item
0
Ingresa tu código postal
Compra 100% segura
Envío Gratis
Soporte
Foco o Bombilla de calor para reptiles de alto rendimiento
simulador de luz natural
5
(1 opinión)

_ _ _ _

→ Activity: Count the lines in the material that contain the word "calor" and reply with the number alone.

→ Answer to the problem: 1